I just wanted to once again post a link to this great conversation between bell hooks and Laverne Cox, a conversation that touched on so many of the things that are important to me–the journey and experience of being a transgender person and the challenge of loving yourself as a transgender person in a hateful world, thinking critically about media, the risks and the importance of loving others, what it means to be a feminist. Here are some of my favorite quotes and exchanges:

Cox:

“I was able to draw links between the bullying I experienced in my own life and the violence I experienced as a gender-nonconforming person and how that was an attack on femininity, and it made me really begin to understand as a college student that we cannot talk about ending homophobia without talking about ending patriarchy, that we cannot talk about ending transphobia without talking about ending patriarchy.”

hooks: 

“One thing that’s really clear to us is things are not either/or. Orange is the New Black is not all bad or all good, and neither is media. More often than not, images in media are mixed. And it’s hard for us then because what’s the language to talk about them? What’s the language to talk about her progressive image and her character of Sophia and all those other tired-ass black women that are just reproducing so many stereotypes in the things that they say and do?”

hooks:

“How do we live our lives, living and loving justice? Because—part of what’s happened to Laverne, in her journey, to Janet Mock, to many trans folks, is going deep into commitment and a love of justice, not just for trans folks but for all the groups of people that are oppressed and suffering…part of why (Laverne) is doing so much is having that power of voice, where you can speak out for justice, where you can speak out against different wrongs…she’s told us she started out in a place of uncertainty, in a place of not being self-loving, and then she moved and moved and moved and then here you are, a little goddess for justice!”

Cox:

“I think it’s courageous for transgender folks to just step out of their houses as themselves and live their truth.”

hooks: 

“When Laverne said that she didn’t want to be pushing her own show, why not? Why not glory in the things that we have accomplished? These journeys that we have taken to self-actualization have not been easy journeys…no matter how popular (Laverne Cox) becomes…she still has to go out into this mean world of hatred, that we as people of color, as people of varied sexual identities and practices, will always, until we change the imperialist white supremacist capitalist patriarchy, have to confront. And so the question becomes, what gives us the strength and the power to confront and to change?”

hooks:

“We are works in progress. Very few of us are static in the way we grow. Who knows what life will take Laverne to?… When I think about my search for love, I might have an ideal in my mind of who it is I could partner with, and life might bring me completely someone that does not meet that ideal but that is loving. And then that’s a challenge, will I choose to love or will I stay attached to my ideal in some way that keeps that love from me? And that, to me, is so much harder to think about… Identity politics has its place, but the more important place in our lives is who we connect with, who we find we can love, and we don’t always connect with the people that are just like us.“

hooks:

“What I want is for people to feel comfortable in the circumstance of risk…I’m very interested in what does it mean for us to cultivate together community that allows for risk, the risk of knowing someone outside your own boundaries, the risk that is love. There is no love that does not involve risk… What allows us to then be in that space is loving kindness, it is what love is that allows us to be in that space where we don’t agree, where we may see things totally different… to cultivate in one another the courage, the courage to be self-actualized, the realization that you have to choose to be who you are… What trans person who has moved forward in this society has not had to persevere?” 

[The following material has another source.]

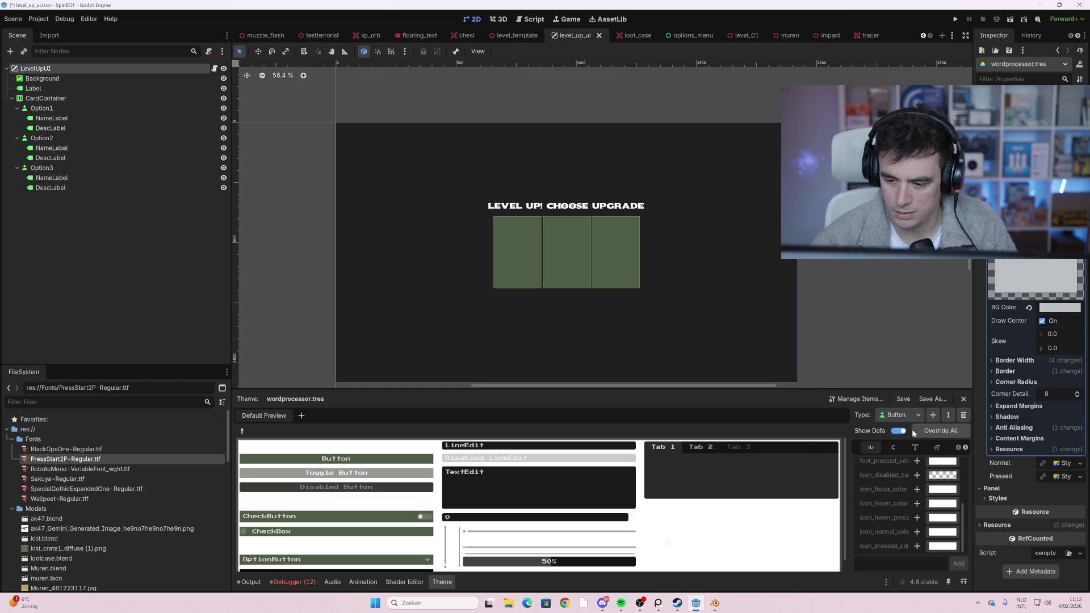
scroll(922, 499, up, 3)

LC: “…and not say that one person is more feminist than the other so that we can find ways to come together cross-difference.” 

bh: “I think it’s difficult because some people are more feminist than others!”

LC: “This is why we love bell hooks!”

bh: “This is something that’s been on my mind lately and it’s been disturbing me, is that if feminism is all things to all people, then what is it? How do we locate it as a radical political movement in our lives if everybody just makes of it—which doesn’t mean that we should demonize but we do have to be clear about, what are the boundaries?”